After having studied several graphics and tables with this dataset about Historical Plane Crashes, these have lead us to some conclusions:

PART 1

  1. To start with, we have observed that the peak of accidents, as well as the peak of fatalities, are both in December. Furthermore, the second half of the year is generally more conflitctive due to the fact that there are more fatalities in the accidents occured.

  2. When analysing the accidents per operator, as well as the accidents per type of aircraft, specially when obtaining graphics, we have seen that due to the large number of operators and aircrafts, this graphics turn out to be inefficient, because we cannot analyse much about them if we don’t limit to the ones with a higher frequency (5 top operators, as can be seen in exercise 1.3).

  3. In exercise 1.6 we have analysed the existing relation between the number of passengers in the flights and the fatalities after the accident. In the table we can see how many flights have had the same percentage of fatalities taking the number of passengers into consideration. In its graphic, the diagonal line (x=y) represents when fatalities = passengers (everyone dies). Obviously, all of the points, representing the accidents, are below this line.

  4. In the last part of the first chapter of our project, as well as analysing the aforementioned tendency of accidents depending on the month, we have studied the evolution of the number of accidents throughout the 111 years of our dataset.

4.1. On the one hand, With the graphic that we have obtained, we have reached the conclusion that on the first years of our dataset the ratio of accidents is low because of two reasons. The firts one refers to the number of flights in those years, that was undoubtedly lower than these decades’. There were not as much aeroplanes and, as well as that, flying abroad wasn’t as frequent as it is today. Moreover, the second reason is the fact that so many years ago some accidents may not be detected or put in the record, so the number of accidents those years that we can see in our dataset might not be 100% true or reliable.

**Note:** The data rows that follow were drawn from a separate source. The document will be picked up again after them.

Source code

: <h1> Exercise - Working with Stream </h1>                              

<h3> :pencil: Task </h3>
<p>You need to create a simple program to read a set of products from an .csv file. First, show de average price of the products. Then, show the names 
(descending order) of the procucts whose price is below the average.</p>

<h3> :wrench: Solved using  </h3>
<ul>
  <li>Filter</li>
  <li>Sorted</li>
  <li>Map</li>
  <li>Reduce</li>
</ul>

4.2. On the other hand, the incorporation of new technologies in the aerospatial sector and in daily life in general, ought to be the cause of the decrease in the number of accidents in the last years of our dataset, as we can see in the graphic.

PART 2

  1. After having computed all the accidents, fatalities and survivors by month and year, we have analysed several conditioned probabilities. We have seen that the probabiliy of +50 fatalities in an accident, given that it has occured in December is close to the 10%. Although December is the month with more accidents and, linked to that, more fatalities (talking about the total number of them throughout the month), we can see if we have a look at the filtered table, that most accidents happening in December haven’t got a very high number of fatalities considering the capacity of the aircraft involved, so a 10% makes sense as a result to the question proposed.

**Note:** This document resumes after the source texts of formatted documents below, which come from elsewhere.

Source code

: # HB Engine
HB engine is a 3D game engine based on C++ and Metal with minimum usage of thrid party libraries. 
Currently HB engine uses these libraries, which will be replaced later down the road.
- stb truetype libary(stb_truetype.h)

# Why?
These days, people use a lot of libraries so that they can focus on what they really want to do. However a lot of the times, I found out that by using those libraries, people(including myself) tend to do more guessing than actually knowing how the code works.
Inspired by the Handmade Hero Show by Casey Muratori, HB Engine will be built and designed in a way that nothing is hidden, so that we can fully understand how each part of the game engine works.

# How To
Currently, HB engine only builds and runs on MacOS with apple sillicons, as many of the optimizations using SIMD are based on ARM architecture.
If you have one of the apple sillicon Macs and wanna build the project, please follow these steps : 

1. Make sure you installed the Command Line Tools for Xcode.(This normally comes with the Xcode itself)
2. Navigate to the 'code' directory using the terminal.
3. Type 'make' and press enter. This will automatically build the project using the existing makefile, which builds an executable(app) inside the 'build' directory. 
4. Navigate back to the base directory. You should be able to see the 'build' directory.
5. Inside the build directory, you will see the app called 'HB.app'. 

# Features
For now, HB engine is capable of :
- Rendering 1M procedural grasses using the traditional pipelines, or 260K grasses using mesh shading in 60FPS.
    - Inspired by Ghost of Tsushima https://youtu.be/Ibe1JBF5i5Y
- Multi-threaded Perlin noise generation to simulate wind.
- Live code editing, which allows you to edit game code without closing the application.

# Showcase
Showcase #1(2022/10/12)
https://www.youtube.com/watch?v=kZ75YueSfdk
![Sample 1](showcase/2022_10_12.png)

  2. We have also analysed the probability of having used a specific aircraft given that the operator is “Aeroflot” or “Military U.S., regarding a table containing all the accidents of each operator classified into the type of aircraft used.

PART 3

  1. With a Poisson distribution we have simulated the number of accidents of every month, taking into consideration the 111 years of our dataset. In order to analyse its accuracy, we have calculated the error of every mesure, as it can be seen on the table computed, that has an average which is printed on the screen every time hat we simulate the program. We must factor in that due to the fact that it is a simulation, the error varies every time that we run it.Running the program several times we have obtained errors that vary from 0.087 to 0.13, which is not bad.

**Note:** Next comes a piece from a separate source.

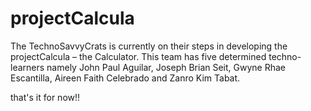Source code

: # projectCalcula
The TechnoSavvyCrats is currently on their steps in developing the projectCalcula – the Calculator. This team has five determined techno-learners namely John Paul Aguilar, Joseph Brian Seit, Gwyne Rhae Escantilla, Aireen Faith Celebrado and Zanro Kim Tabat.

that's it for now!!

  2. Using a Possion distribution too, we have simulated the number of accidents of every month in every year, which can be seen in the table configured with this purpose in the exercise 3.2.

  3. At last, we have simulated (with a Poissone distribution again) the number of fatalities of every month (sum of 111 years).When checking its accuracy, we have computed the error between this simulation and reality, which is algo printed on the screen every time this exercise is simulated. As it can be seen, this last simulation is not inaccurate either.